Sin embargo esta tarde la realidad me demostró (con
áspera fatiga), que aquello que mi ignorancia hubiese tildado como ingenioso o
extraño (me refiero: cruzar la entrada de esta perdedora mitología para
ingresar acá), mi osada inocencia lo ha convertido en lo que es ahora para mí
una vida de peligrosos despertares y anocheceres.
La reflexión me ha conducido hasta algún recuerdo
misterioso que aún no pude relatar para la oscuridad ni tampoco para el sol.
A la entrada siniestra, un camino tienta al errante con el
dibujo de una luna llena amarilla. Dos o tres veces mis pasos intentaron el
encontrar allí dentro la vida que yo esperaba. El medio recorrido inicial se
empina hacia abajo. Cada tres metros, un rectángulo le incita a los justicieros
que van tras la Bestia para cambiar sus direcciones iniciales. Cuando me
familiaricé con aquel corredizo, me guié confiado hasta el final sujetando en
sus paredes mi mole atrofiada por el paso del tiempo y la inexistencia de
ejercicios cotidianos y triviales, mientras la piedra erosionada me cortajeaba
las palmas de las manos, generándome cuatro o cinco líneas del amor. Me
inmiscuí en el camino embarazoso pensando que allí encontraría la libertad o si
no, al menos, un arma que hiriera el cuero de la Bestia en próximos
acorralamientos. Cuando ya no pude caminar más, la esperanza hizo que me
arrastrara. Un perfume invisible confundía mis intuiciones, cegándome el buen
criterio que me recomendaba retroceder. Siempre atraído por la perfección de
aquella luna ambarina, fui guiado hacia el meollo del pasillo que se entretejía
a sí mismo en un nudo de marinero. Doblé tres o cuatro veces en la invariable
perplejidad, pero me pareció ver siempre la misma esquina; el mismo ángulo que
debería haber sido único, se propagó varias veces entre los límites de la
internada, otorgándole a mi sentido de orientación estar avanzando, no en
espiral, sino zigzagueante.
Insospechadamente, allí donde la calma era la reina, con su
sorpresiva asta mi Diablo me atravesó de punta a punta la vida. ¡Él me
aguardaba allí desde el último desafío! Luego de haberle dejado herido y
agonizando en su sangre de toro, mi Asterión calculó en sus repetidas
imaginaciones una manera para humillarme nuevamente. Y otra vez me indultó de
la muerte. Yo siempre supe que mi dolor es para Él un divertimento.

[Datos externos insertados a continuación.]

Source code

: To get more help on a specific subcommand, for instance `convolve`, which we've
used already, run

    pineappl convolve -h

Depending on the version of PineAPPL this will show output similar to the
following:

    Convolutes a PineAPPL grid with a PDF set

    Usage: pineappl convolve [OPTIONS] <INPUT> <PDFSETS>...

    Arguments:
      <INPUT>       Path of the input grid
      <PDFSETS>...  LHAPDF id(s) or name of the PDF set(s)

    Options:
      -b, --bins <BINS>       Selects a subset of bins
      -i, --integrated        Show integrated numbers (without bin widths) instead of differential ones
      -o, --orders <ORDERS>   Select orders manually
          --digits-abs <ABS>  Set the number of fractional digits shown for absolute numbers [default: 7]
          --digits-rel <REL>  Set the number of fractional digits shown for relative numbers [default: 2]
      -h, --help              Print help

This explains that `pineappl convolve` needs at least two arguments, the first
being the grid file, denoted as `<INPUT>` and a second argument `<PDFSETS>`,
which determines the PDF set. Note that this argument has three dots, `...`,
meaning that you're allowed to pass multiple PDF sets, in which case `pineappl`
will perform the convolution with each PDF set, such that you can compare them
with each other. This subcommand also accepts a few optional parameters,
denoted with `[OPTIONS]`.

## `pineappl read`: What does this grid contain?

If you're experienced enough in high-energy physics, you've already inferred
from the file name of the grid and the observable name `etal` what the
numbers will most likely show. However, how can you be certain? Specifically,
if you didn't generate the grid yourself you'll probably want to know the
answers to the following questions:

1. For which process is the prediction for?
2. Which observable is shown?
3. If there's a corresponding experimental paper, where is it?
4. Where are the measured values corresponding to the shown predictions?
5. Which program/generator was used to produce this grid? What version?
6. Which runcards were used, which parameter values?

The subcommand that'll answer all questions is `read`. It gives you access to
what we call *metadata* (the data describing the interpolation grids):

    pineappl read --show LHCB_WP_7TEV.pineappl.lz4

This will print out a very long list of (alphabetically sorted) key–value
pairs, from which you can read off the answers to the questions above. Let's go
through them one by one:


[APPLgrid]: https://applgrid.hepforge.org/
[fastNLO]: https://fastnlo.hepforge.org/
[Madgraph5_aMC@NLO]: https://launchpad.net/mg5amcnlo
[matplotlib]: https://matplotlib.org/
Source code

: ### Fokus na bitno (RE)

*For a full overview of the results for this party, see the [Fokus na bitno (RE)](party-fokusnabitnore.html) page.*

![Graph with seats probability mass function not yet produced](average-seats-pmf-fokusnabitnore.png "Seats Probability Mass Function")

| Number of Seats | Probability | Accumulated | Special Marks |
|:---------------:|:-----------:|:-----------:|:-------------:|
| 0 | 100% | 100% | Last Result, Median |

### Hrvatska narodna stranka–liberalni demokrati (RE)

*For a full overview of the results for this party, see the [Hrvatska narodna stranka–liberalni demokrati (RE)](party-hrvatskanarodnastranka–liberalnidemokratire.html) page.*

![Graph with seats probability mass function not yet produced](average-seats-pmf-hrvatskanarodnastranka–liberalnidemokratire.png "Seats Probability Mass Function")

Hasta que mi metabolismo me curó la carne, por nueve meses me
escondí en las oscuridades de los rincones que encontraba ausentes de mal y
bien, para lamentar las heridas que poco tiempo tardaron en expeler fetidez.
Asterión rumiaba el entorno y yo percibía sus pasos cercanos. En esa época yo
temía con cada ruido a la muerte, pues si una sola gota de sangre caía al
terrenal, ésa sería la alarma que delataría mi rastro. A veces le vi quieto,
como esperando, como para que yo supiera que me observaba, como para hacer una
demostración más de su inteligencia divina, para demostrarme que su distracción
era inventar nuevas reglas al juego de la vida y de la muerte, y que nunca
debió consultarme para que ambos las aceptáramos. El Monstruo era quien
reinaba. Para ser un poco más puntilloso definiré algunas estrategias que pude
deducir con las pistas que Asterión me iba dejando a medida que Él lo quería:
Uno, yo estoy
aquí y te observo. Dos, yo puedo matarte pero mi vida sería sin sentido si tú
no tuvieras miedo. Tres, te observo y sé que me temes pero haré que dudes de
tus propias cavilaciones.
Gracias a la tragedia uno descubre algunas veces una cura para
sus discapacidades. Y así fue que, finalmente, en una superficie depresiva di
con el arma que detuvo mi hemofílica supuración. Desde entonces y no hace
mucho, ahora ando por estos corredores endemoniados sin temer a que alguna vez
me atraviese con su cornada. Y Asterión y yo, convivimos sin embestidas que no
se puedan sanar. Desde que encontré mi antorcha disolví mis cicatrices y
ya no le temo a próximas seguidillas de cornamentas calizas. Ahora sé que los
caminos donde Asterión gane con su estacada un inmerecido perímetro, yo podré
con mi antorcha amedrentar sus ánimos y sus intenciones. Entonces mi llama
recuperará la luz que (la Bestia) invade con sus malditas rachas de oscuridad.